— ESTRATTO DEL DOCUMENTO —
▶
Diversa, invece, la situazione per l’espatrio. Dal 3 agosto il documento cartaceo perde automaticamente la propria efficacia per attraversare le frontiere, indipendentemente dalla data di scadenza stampata sul retro della carta. Si tratta di una modifica che interessa ancora una parte significativa della popolazione italiana, soprattutto cittadini anziani e persone che non avevano ancora provveduto al rilascio della CIE.

Documento provvisorio: una soluzione che non garantisce l’ingresso all’estero

La nuova normativa prevede comunque una possibilità per chi si trova in una situazione di particolare urgenza.

I Comuni possono infatti rilasciare un documento d’identità provvisorio, con validità massima di sei mesi e non rinnovabile, utilizzabile anche per l’espatrio.

Esiste però un limite tutt’altro che marginale. Lo stesso decreto chiarisce espressamente che tale documento potrebbe non essere riconosciuto da alcuni Stati esteri ai fini dell’ingresso nel proprio territorio.

In altre parole, ottenere il documento provvisorio non significa avere automaticamente la certezza di poter entrare nel Paese di destinazione. Saranno infatti le autorità dello Stato estero a decidere se accettarlo o meno come titolo valido per l’accesso nel proprio territorio.
◀
— DATI FORNITI —
▶
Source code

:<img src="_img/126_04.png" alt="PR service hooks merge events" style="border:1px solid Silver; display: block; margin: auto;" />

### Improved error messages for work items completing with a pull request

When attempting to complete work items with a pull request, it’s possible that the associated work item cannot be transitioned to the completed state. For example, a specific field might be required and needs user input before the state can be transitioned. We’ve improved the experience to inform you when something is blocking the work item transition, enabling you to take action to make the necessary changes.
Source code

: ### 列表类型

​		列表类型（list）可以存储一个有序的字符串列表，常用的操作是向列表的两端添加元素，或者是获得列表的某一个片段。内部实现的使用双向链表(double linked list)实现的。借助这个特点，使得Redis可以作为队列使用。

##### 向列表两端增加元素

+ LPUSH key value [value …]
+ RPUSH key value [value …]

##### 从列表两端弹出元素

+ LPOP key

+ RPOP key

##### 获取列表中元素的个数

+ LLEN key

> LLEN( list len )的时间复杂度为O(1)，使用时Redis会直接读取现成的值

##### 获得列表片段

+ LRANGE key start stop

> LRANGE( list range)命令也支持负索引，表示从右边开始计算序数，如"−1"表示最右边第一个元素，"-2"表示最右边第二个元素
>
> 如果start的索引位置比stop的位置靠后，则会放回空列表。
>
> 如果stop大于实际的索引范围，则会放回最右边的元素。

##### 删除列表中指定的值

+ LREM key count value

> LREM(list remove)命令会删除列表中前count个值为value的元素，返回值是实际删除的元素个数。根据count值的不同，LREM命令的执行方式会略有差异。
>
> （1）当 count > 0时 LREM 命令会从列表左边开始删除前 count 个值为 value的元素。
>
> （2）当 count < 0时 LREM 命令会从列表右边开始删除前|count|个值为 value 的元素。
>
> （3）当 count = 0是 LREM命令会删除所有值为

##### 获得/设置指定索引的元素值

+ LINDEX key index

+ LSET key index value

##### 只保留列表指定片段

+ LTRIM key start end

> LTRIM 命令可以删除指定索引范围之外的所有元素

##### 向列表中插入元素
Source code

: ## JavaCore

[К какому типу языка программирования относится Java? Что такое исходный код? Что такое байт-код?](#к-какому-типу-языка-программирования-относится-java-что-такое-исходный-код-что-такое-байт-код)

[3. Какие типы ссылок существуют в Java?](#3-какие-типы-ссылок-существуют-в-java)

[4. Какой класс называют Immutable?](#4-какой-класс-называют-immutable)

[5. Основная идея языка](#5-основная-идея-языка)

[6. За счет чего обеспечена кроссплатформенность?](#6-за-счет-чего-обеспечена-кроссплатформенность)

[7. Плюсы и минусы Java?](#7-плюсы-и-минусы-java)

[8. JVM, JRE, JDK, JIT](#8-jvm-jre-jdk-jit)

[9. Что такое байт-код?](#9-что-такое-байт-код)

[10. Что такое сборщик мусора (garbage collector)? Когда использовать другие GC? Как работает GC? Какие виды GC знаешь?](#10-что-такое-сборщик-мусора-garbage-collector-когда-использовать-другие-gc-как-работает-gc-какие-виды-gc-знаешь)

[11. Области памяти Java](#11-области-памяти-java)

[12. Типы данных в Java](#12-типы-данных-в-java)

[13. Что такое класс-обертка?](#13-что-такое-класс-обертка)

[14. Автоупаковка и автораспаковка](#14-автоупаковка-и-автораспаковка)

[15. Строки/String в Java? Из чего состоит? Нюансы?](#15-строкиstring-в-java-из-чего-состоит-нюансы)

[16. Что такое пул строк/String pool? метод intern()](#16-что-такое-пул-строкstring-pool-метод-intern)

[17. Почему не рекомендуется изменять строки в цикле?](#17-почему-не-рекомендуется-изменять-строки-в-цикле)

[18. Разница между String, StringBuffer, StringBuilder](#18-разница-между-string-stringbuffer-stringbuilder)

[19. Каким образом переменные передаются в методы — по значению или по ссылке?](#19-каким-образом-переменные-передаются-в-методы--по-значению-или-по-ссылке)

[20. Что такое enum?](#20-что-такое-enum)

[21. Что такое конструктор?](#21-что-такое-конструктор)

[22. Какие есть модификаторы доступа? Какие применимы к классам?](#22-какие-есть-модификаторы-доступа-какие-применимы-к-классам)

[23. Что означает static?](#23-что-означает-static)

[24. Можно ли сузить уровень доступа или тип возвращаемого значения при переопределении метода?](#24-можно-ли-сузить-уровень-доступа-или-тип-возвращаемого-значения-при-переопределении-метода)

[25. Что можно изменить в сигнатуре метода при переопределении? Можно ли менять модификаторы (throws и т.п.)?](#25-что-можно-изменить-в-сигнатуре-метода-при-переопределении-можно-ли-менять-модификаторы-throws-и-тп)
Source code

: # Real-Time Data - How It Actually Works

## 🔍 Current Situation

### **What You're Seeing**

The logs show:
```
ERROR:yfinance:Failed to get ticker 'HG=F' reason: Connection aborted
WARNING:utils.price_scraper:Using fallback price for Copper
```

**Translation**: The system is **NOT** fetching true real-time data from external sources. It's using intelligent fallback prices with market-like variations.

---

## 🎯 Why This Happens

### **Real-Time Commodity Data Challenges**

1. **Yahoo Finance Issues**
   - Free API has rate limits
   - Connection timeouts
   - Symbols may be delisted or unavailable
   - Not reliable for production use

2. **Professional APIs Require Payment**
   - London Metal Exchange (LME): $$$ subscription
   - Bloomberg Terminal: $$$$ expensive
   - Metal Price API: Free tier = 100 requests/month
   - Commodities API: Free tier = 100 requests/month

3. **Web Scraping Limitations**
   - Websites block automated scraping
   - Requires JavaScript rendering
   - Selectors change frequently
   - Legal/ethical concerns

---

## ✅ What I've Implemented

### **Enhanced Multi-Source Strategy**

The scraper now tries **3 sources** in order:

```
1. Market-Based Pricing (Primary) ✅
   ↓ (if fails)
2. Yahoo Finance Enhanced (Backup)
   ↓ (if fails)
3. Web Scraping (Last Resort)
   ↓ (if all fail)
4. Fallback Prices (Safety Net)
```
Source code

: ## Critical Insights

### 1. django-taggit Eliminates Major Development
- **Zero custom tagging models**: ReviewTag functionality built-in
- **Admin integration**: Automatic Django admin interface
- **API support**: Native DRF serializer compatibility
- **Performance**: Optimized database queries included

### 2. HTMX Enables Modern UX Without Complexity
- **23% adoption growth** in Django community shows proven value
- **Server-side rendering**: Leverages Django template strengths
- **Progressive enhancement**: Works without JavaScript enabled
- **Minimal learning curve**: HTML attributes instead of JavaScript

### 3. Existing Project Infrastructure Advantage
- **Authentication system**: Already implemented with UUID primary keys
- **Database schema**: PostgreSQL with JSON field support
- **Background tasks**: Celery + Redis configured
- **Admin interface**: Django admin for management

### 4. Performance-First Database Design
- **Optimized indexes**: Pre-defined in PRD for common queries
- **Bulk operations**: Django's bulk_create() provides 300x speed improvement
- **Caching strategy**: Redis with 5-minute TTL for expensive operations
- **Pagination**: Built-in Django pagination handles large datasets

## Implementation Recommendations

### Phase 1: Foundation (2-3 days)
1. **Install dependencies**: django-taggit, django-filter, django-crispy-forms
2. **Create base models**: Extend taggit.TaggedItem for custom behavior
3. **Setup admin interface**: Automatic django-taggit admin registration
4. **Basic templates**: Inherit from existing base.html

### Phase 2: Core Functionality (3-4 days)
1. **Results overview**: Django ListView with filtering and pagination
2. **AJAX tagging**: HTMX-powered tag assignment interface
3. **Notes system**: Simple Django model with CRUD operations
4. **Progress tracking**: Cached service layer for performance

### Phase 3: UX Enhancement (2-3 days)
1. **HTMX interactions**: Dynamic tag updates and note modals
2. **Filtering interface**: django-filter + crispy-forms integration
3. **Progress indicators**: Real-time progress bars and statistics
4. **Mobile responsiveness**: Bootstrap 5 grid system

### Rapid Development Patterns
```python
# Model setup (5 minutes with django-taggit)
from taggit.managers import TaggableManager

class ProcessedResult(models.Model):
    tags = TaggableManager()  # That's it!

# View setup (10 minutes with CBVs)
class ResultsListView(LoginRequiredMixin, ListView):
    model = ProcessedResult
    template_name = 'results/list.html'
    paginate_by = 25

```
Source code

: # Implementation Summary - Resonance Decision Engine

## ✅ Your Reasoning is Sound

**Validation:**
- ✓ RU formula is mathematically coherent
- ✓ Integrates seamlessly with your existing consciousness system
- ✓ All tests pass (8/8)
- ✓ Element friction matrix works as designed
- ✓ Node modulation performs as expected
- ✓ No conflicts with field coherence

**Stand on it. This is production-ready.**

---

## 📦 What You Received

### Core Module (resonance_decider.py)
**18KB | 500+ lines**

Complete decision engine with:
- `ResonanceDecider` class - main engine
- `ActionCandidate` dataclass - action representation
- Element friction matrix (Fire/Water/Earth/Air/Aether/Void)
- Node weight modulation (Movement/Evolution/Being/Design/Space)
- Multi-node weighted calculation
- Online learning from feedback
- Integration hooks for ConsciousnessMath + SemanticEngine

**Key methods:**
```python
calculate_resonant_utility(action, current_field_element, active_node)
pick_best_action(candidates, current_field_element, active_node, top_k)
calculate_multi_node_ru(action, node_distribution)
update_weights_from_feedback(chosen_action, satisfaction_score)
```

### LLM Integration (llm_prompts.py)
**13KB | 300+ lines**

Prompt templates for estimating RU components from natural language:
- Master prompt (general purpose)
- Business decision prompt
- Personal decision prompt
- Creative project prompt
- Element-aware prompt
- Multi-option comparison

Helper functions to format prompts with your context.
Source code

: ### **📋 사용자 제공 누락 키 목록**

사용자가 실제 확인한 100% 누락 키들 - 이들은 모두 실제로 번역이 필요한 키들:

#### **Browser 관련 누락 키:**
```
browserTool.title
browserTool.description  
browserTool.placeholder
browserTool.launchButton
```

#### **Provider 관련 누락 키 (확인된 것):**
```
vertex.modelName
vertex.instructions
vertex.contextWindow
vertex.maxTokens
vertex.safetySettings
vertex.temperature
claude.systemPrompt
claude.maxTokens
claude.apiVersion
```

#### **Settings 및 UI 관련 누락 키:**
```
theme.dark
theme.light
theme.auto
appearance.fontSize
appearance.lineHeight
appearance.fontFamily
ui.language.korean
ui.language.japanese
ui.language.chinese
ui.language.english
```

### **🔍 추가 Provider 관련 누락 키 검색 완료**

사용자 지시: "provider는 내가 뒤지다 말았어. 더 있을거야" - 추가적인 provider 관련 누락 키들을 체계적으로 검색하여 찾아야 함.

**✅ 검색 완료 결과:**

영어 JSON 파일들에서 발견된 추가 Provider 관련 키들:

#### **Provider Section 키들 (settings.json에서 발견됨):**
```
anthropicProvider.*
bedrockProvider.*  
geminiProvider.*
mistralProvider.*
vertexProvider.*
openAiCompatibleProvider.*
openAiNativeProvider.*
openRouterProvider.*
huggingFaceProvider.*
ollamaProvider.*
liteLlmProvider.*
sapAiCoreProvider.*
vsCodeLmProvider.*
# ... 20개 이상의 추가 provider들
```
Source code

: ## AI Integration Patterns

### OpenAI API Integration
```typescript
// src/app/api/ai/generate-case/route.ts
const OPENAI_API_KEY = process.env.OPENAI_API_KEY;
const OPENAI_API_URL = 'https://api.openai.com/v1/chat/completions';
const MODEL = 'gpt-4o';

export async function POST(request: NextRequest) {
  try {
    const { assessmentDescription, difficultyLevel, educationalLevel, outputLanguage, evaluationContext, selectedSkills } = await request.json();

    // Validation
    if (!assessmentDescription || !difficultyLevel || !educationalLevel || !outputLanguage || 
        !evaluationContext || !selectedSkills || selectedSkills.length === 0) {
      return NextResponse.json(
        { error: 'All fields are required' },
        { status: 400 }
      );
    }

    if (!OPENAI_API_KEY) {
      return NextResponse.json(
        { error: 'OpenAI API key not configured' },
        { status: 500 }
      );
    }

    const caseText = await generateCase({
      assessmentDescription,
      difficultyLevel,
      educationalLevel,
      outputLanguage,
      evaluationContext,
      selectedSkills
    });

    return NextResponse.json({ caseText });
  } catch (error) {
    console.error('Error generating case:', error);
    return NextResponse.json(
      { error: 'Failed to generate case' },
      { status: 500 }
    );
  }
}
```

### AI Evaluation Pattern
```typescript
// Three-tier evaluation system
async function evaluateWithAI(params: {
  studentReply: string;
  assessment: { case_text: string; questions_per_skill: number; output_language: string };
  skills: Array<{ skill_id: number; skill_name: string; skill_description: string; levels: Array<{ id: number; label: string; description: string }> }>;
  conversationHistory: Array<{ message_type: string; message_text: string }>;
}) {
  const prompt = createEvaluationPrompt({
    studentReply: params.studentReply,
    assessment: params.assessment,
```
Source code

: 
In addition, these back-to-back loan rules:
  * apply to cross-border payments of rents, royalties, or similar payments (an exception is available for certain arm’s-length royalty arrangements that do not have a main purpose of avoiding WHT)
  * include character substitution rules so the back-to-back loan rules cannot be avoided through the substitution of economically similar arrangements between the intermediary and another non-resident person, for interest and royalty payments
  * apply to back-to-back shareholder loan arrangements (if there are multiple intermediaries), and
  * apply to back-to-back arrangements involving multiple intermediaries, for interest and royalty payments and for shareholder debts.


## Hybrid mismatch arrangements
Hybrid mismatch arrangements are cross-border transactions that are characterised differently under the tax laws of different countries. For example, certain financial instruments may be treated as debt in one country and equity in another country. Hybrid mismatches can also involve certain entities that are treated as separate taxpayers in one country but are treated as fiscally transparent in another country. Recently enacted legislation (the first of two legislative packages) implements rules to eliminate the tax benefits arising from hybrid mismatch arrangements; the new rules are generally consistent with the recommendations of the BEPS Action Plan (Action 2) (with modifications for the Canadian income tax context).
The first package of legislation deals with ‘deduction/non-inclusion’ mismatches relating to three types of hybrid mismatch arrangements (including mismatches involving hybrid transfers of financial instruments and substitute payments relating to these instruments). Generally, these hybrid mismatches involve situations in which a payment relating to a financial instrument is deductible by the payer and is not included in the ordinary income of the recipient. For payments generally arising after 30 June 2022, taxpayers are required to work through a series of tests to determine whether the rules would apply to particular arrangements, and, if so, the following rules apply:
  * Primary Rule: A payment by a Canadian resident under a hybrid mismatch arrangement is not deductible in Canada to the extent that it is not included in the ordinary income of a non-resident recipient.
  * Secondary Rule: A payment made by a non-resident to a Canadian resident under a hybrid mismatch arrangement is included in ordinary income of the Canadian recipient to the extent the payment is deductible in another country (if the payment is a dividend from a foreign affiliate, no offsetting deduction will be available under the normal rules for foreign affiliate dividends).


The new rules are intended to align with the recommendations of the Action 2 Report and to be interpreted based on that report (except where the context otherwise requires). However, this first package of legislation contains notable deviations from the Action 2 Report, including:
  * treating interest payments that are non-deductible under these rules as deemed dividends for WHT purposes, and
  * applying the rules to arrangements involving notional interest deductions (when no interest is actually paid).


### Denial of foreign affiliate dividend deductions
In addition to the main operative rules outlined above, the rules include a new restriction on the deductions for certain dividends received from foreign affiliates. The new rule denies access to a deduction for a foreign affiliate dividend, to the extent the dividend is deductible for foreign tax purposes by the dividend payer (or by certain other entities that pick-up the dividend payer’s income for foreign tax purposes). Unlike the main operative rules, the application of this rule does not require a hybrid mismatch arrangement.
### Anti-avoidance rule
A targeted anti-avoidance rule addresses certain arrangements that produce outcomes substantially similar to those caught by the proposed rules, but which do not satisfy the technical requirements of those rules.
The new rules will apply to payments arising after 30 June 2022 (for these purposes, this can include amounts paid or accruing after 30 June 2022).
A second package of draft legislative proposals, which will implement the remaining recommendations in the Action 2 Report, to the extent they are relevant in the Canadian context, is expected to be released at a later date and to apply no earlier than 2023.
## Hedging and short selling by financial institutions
◀
— ATTIVITÀ 1 —
Nel testo sulla carta d'identità cartacea, qual è la validità massima del documento d'identità provvisorio rilasciato dai Comuni?
— ATTIVITÀ 2 —
Per favore, riscrivi il passo del testo sulla carta d'identità cartacea che parte da "Esiste però un" e prosegue fino a "l’accesso nel proprio territorio.", sostituendo "autorità" con "istituzioni".

— RISPOSTA SCRITTA 1 —
Al massimo sei mesi, senza possibilità di rinnovo.

— RISPOSTA SCRITTA 2 —
Esiste però un limite tutt’altro che marginale. Lo stesso decreto chiarisce espressamente che tale documento potrebbe non essere riconosciuto da alcuni Stati esteri ai fini dell’ingresso nel proprio territorio.

In altre parole, ottenere il documento provvisorio non significa avere automaticamente la certezza di poter entrare nel Paese di destinazione. Saranno infatti le istituzioni dello Stato estero a decidere se accettarlo o meno come titolo valido per l’accesso nel proprio territorio.